The tax man recently came knocking at state treasurer Mike Coffman's door after the Republican businessman failed to pay the quarterly withholding taxes for his company, Colorado Property Management Group Inc. Embarrassed by the snafu, Coffman says he hadn't been keeping abreast of the day-to-day business -- which he used to help back up his business credentials when he ran for the office in 1998 -- and didn't find out that the company was late until a couple of weeks ago. "I'm very disappointed," he adds.
The Colorado Department of Revenue is responsible for the collection of taxes. And the state treasurer is responsible for managing and investing those taxes.

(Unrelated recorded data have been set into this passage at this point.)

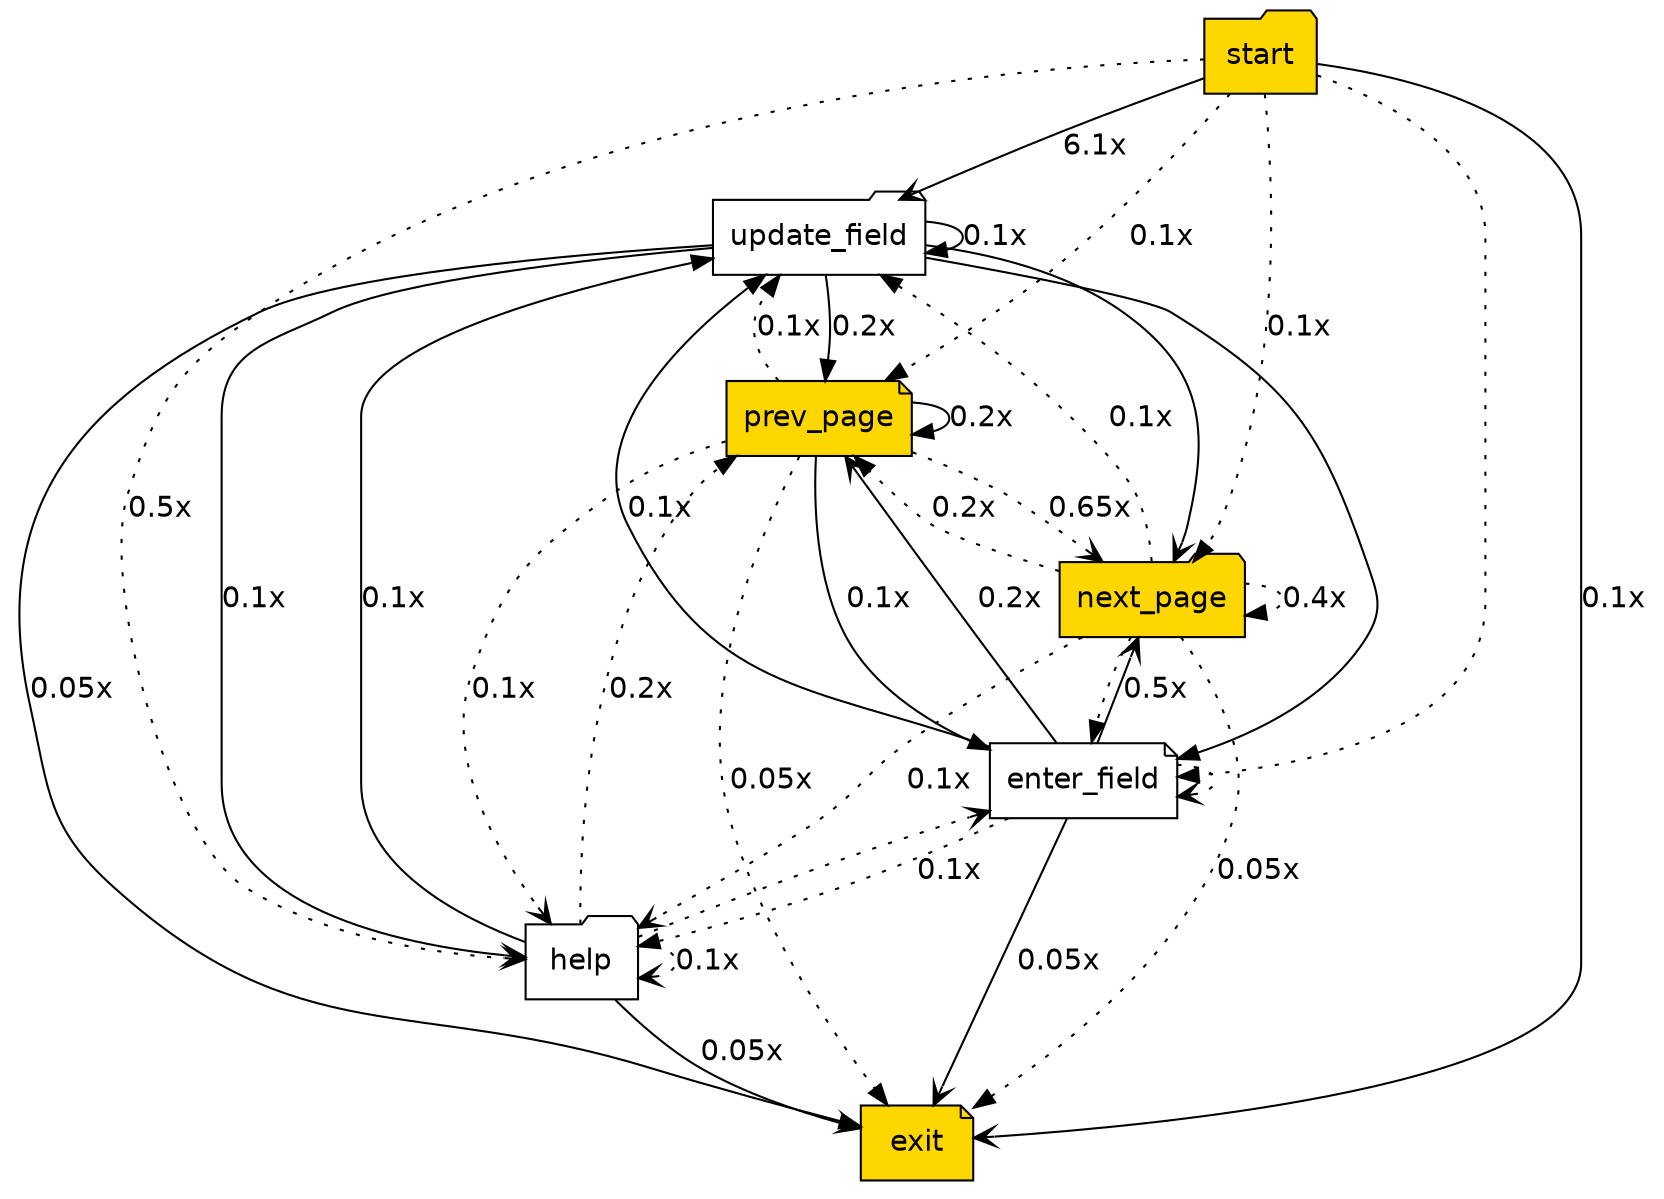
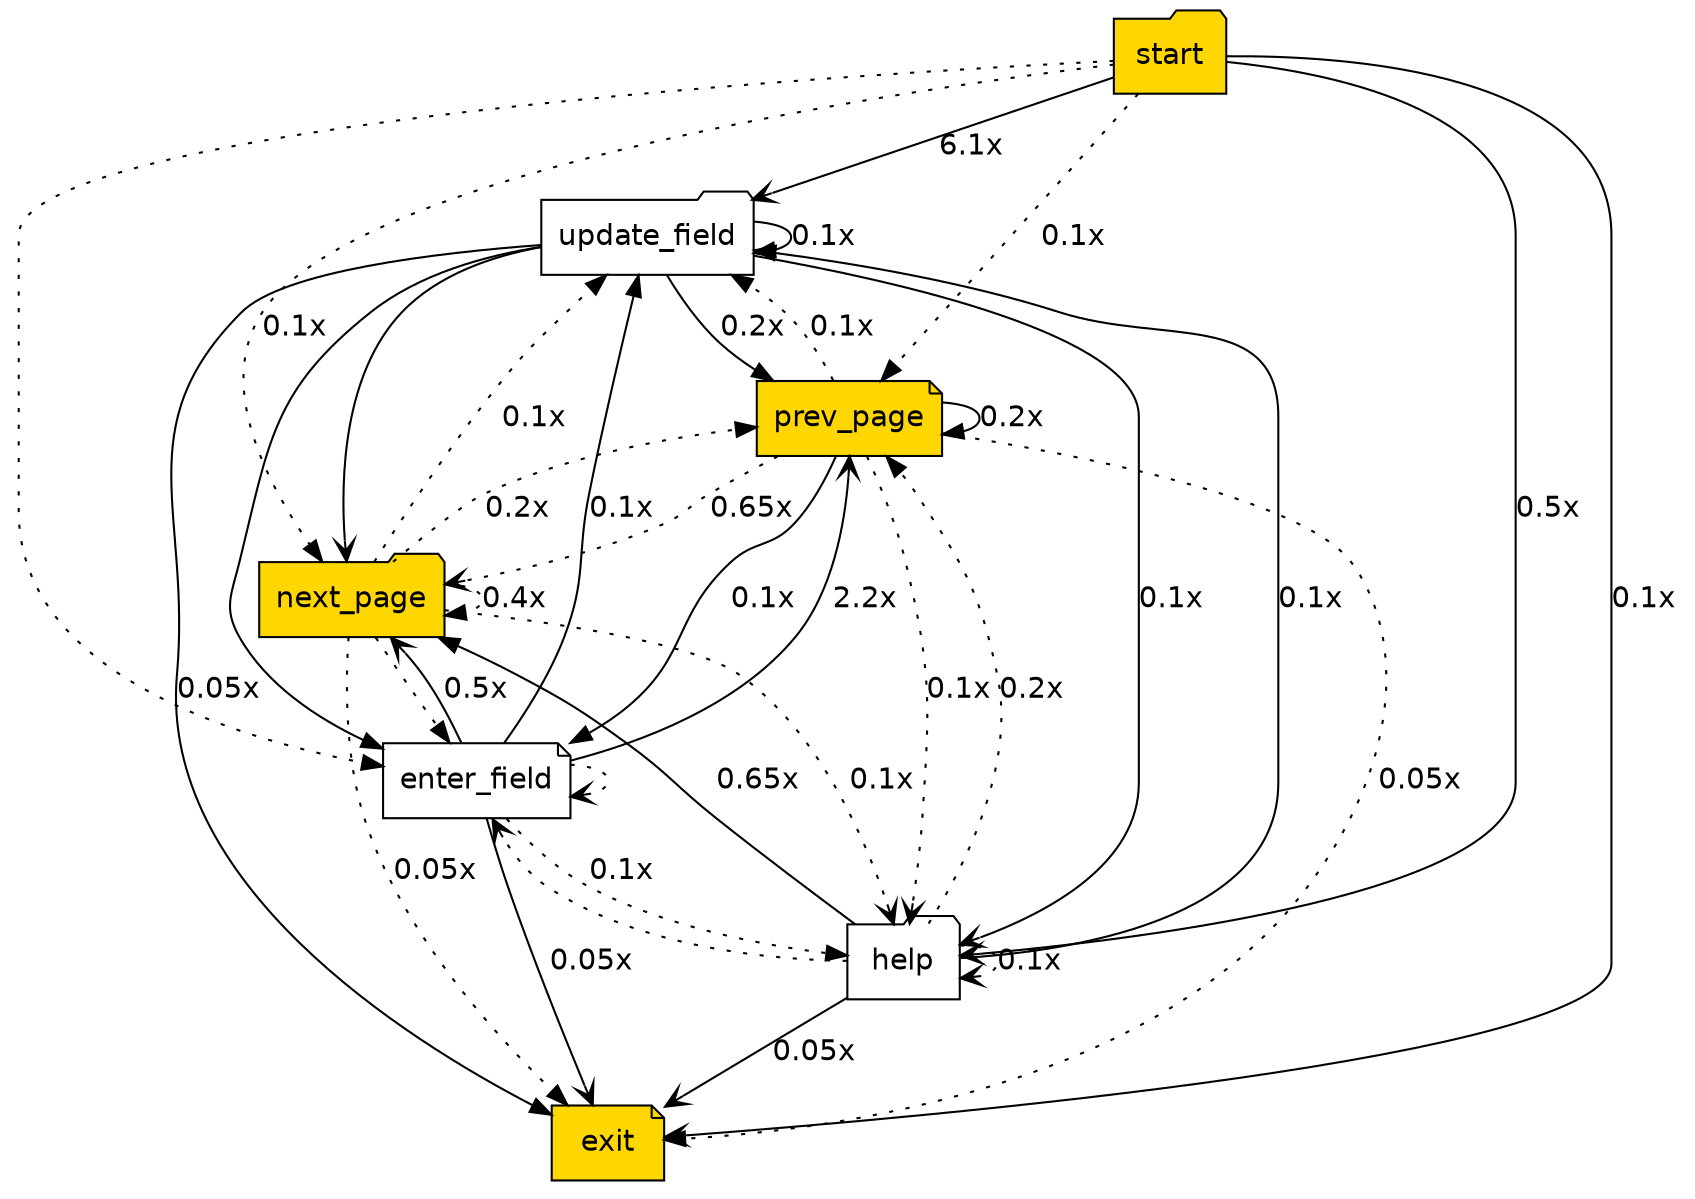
  digraph {
    fontname="DejaVu Sans"
    node [fillcolor=gold fontname="DejaVu Sans" shape=folder style=filled]
    edge [arrowhead=normal fontname="DejaVu Sans" style=dotted]
    n1 [fillcolor=white label=update_field]
    n2 [label=prev_page shape=note]
    n3 [label=next_page]
    n4 [fillcolor=white label=help]
    n5 [fillcolor=white label=enter_field shape=note]
    n6 [label=exit shape=note]
    n7 [label=start]
    n1 -> n1 [label="0.1x" style=solid]
    n1 -> n2 [label="0.2x" style=solid]
    n1 -> n3 [arrowhead=vee style=solid]
    n1 -> n4 [arrowhead=vee label="0.1x" style=solid]
    n1 -> n5 [style=solid]
    n1 -> n6 [label="0.05x" style=solid]
    n2 -> n1 [label="0.1x"]
    n2 -> n2 [label="0.2x" style=solid]
    n2 -> n3 [arrowhead=vee label="0.65x"]
    n2 -> n4 [arrowhead=vee label="0.1x"]
    n2 -> n5 [label="0.1x" style=solid]
    n2 -> n6 [label="0.05x"]
    n3 -> n1 [label="0.1x"]
    n3 -> n2 [label="0.2x"]
    n3 -> n3 [label="0.4x"]
    n3 -> n4 [arrowhead=vee label="0.1x"]
    n3 -> n5
    n3 -> n6 [label="0.05x"]
    n4 -> n1 [label="0.1x" style=solid]
    n4 -> n2 [label="0.2x"]
+   n4 -> n3 [label="0.65x" style=solid]
    n4 -> n4 [arrowhead=vee label="0.1x"]
    n4 -> n5 [arrowhead=vee]
    n4 -> n6 [arrowhead=vee label="0.05x" style=solid]
    n5 -> n1 [label="0.1x" style=solid]
-   n5 -> n2 [arrowhead=vee label="0.2x" style=solid]
+   n5 -> n2 [arrowhead=vee label="2.2x" style=solid]
    n5 -> n3 [arrowhead=vee label="0.5x" style=solid]
    n5 -> n4 [label="0.1x"]
    n5 -> n5 [arrowhead=vee]
    n5 -> n6 [arrowhead=vee label="0.05x" style=solid]
    n7 -> n1 [arrowhead=vee label="6.1x" style=solid]
    n7 -> n2 [label="0.1x"]
    n7 -> n3 [label="0.1x"]
-   n7 -> n4 [arrowhead=vee label="0.5x"]
+   n7 -> n4 [arrowhead=vee label="0.5x" style=solid]
    n7 -> n5
    n7 -> n6 [arrowhead=vee label="0.1x" style=solid]
  }
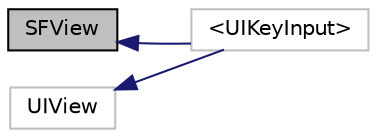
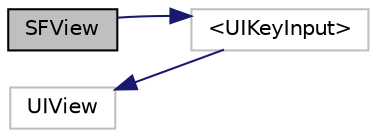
  digraph {
    rankdir=LR
    node [color=grey75 fillcolor=white fontname=Helvetica fontsize=10 shape=record style=filled]
    edge [color=midnightblue dir=back fontname=Helvetica fontsize=10 labelfontname=Helvetica labelfontsize=10 style=solid]
    n1 [color=black fillcolor=grey75 fontcolor=black height=0.2 label=SFView width=0.4]
    n2 [height=0.2 label=UIView width=0.4]
    n3 [height=0.2 label="\<UIKeyInput\>" width=0.4]
    n2 -> n3
-   n1 -> n3
+   n3 -> n1
  }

Tory Brown, a certified public accountant who handles the books for Coffman's firm, says Coffman shelled out approximately $5,000 from his own pocket to cover the tax bill, which was about ten to twelve days late. Several employees were "afraid to tell Mike they had a short-term cash-flow problem," he explains. "They all liked Mike, and they didn't want to tell him. When he found out, he immediately put in the money to pay the taxes."
Coffman founded Colorado Property Management Group, which manages Denver-area residential communities, ten years ago. After his election to state treasurer two years ago, though, he says he began thinking about selling the company. And in fact, on August 8, the firm was finally sold to an undisclosed buyer.
A-dressing a problem: Catholic Charities, sponsor of Capitol Hill's Samaritan House homeless shelter, has also been dealing with money matters, as it recently began a $1 million renovation job. Despite the changes, though, the organization is keeping at least one structural pillar intact: its policy on sheltering individuals who are transgendered -- a term that includes transvestites, transsexuals and everything in between.
The shelter, which opened in 1992, is partitioned into male and female dorms that house an average of 350 heads each night. The problem lies in what's a few feet below those heads -- say, if someone is seeking shelter, but fails to fall into either gender distinction. "If a man comes in with a full beard and says he is transgender, then we would be foolhardy to place him in the woman's dorm," says Jim Mauck, president of Catholic Charities.
To solve the conundrum, two years ago shelter administrators began giving transgendered clients -- at least those who identified themselves as such -- vouchers to spend the night in nearby motels or transitional apartments. Since the policy began, Mauck estimates, there have been "upward of 25 such instances."
So far, he adds, he hasn't heard of any clients lying about their gender to get out of the shelter and into a cozy motel. "It can be a tough environment out there," he says. "But I think this [policy] keeps everyone happy."
And it keeps them waking up on the right side of the bed -- whichever side that may be.